● Problem description: Retype every entry below without altering anything.

● Dataset records:
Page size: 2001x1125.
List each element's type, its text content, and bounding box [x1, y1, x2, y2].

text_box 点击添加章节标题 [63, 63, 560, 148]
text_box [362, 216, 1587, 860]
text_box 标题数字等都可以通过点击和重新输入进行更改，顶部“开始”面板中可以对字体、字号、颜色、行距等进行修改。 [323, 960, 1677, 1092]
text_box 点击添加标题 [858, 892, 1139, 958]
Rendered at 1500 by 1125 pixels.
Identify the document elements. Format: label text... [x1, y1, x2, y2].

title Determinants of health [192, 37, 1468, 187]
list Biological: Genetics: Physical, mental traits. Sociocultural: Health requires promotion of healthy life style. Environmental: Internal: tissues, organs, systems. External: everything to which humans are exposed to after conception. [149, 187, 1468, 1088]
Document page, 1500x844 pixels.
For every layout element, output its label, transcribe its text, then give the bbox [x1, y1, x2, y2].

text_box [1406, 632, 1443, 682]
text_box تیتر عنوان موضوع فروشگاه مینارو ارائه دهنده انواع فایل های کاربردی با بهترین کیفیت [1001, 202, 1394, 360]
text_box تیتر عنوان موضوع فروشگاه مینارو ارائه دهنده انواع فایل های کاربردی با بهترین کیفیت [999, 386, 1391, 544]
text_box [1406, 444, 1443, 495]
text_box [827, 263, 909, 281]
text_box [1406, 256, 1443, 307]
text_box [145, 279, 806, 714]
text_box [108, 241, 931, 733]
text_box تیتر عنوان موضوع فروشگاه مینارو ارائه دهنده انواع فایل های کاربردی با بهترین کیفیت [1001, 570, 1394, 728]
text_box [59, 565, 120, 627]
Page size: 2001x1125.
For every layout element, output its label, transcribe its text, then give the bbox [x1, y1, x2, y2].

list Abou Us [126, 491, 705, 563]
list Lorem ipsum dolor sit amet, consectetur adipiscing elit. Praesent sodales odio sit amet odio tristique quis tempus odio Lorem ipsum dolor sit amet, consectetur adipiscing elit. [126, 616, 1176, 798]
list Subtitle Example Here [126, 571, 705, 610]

● Reply:
Page size: 2001x1125.
List each element's type, its text content, and bounding box [x1, y1, x2, y2].

text_box 点击添加章节标题 [63, 63, 560, 148]
text_box [362, 216, 1587, 860]
text_box 标题数字等都可以通过点击和重新输入进行更改，顶部“开始”面板中可以对字体、字号、颜色、行距等进行修改。 [323, 960, 1677, 1092]
text_box 点击添加标题 [858, 892, 1139, 958]
Rendered at 1500 by 1125 pixels.
Identify the document elements. Format: label text... [x1, y1, x2, y2].

title Determinants of health [192, 37, 1468, 187]
list Biological: Genetics: Physical, mental traits. Sociocultural: Health requires promotion of healthy life style. Environmental: Internal: tissues, organs, systems. External: everything to which humans are exposed to after conception. [149, 187, 1468, 1088]
Document page, 1500x844 pixels.
For every layout element, output its label, transcribe its text, then give the bbox [x1, y1, x2, y2].

text_box [1406, 632, 1443, 682]
text_box تیتر عنوان موضوع فروشگاه مینارو ارائه دهنده انواع فایل های کاربردی با بهترین کیفیت [1001, 202, 1394, 360]
text_box تیتر عنوان موضوع فروشگاه مینارو ارائه دهنده انواع فایل های کاربردی با بهترین کیفیت [999, 386, 1391, 544]
text_box [1406, 444, 1443, 495]
text_box [827, 263, 909, 281]
text_box [1406, 256, 1443, 307]
text_box [145, 279, 806, 714]
text_box [108, 241, 931, 733]
text_box تیتر عنوان موضوع فروشگاه مینارو ارائه دهنده انواع فایل های کاربردی با بهترین کیفیت [1001, 570, 1394, 728]
text_box [59, 565, 120, 627]
Page size: 2001x1125.
For every layout element, output its label, transcribe its text, then give the bbox [x1, y1, x2, y2].

list Abou Us [126, 491, 705, 563]
list Lorem ipsum dolor sit amet, consectetur adipiscing elit. Praesent sodales odio sit amet odio tristique quis tempus odio Lorem ipsum dolor sit amet, consectetur adipiscing elit. [126, 616, 1176, 798]
list Subtitle Example Here [126, 571, 705, 610]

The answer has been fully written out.